39. Inherent power given to the High Court under Section 482 Cr.P.C. is with the purpose and object of advancement of justice. In case solemn process of Court is sought to be abused by a person with some oblique motive, the Court has to thwart the attempt at the very threshold. The Court cannot permit a prosecution to go on if the case falls in one of the Categories as illustratively enumerated by this Court in State of Haryana vs. Bhajan Lal. Judicial process is a solemn proceeding which cannot be allowed to be converted into an instrument of operation or harassment. When there are material to indicate that a criminal proceeding is manifestly attended with mala fide and proceeding is maliciously instituted with an ulterior motive, the High Court will not hesitate in exercise of its jurisdiction under Section 482 Cr.P.C. to quash the proceeding under Category 7 as enumerated in State of Haryana vs. Bhajan Lal,...........

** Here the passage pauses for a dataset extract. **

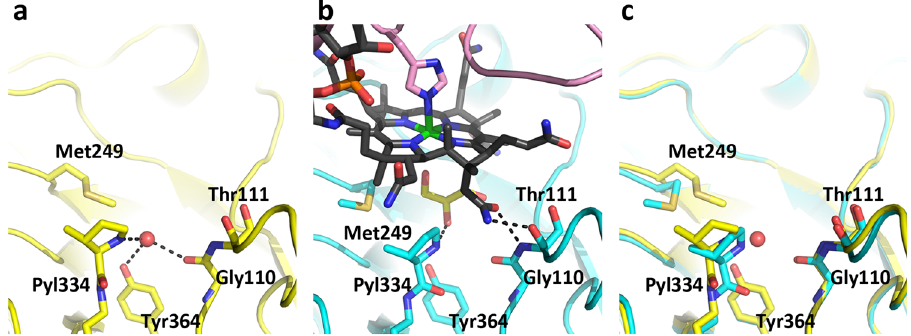
Fig. 4 Residues around the pyrrolysine active site change their orientation upon MttC binding. View of the active site of ( a ) MttB (yellow), ( b ) MttB- MttC complex (cyan), and ( c ) their superposition. MttB is shown as ribbon, with Gly110, Thr111, Met249, Pyl334 and Tyr364 shown in stick. Notable changes are (1) the water, shown as a red sphere, which hydrogen bonds to pyrrolysine in isolated MttB is absent in the MttB-MttC complex, (2) the side chain of Met249 moves away from where TMA would be positioned upon addition to pyrrolysine, and (3) a solvent molecule (glycerol) binds to the pocket formed between MttB and the β -face of the corrinoid cofactor.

[33]. Accordingly, if the allegations made in the F.I.R. or complaint are so absurd and inherently improbable, then High Court may quash the entire proceedings including the F.I.R. Whether the magistrate is bound to investigate such a case where the allegations made in application under Section 156(3) of Cr.P.C. are absurd and inherently improbable, is the question to be decided. Although power under Section 482 of Cr.P.C. is exercised by High Court, this power cannot be exercised by police officer or magistrate, but if the allegations made in the F.I.R. are absurd and inherently improbable, officer in charge of police station may refuse to investigate the case, holding that there is no sufficient ground for entering into an investigation, as per proviso of Section 157(1)(b) of Cr.P.C.

[34]. Similarly, the magistrate may deny to direct the police to investigate the case under Section 156(3) of Cr.P.C., if allegations in the application are absurd and inherently improbable. The magistrate may also deny to direct the police to investigate the case under Section 156(3) of Cr.P.C. for any other good reason.

[35]. Accordingly, I find no illegality in the impugned order dated 11.03.2015 passed by Chief Judicial Magistrate, Firozabad.

[36]. Resultantly, the instant revision, being devoid of merit, is accordingly dismissed.

Order Date :- 12.7.2018 I. Batabyal [Umesh Chandra Tripathi,J.]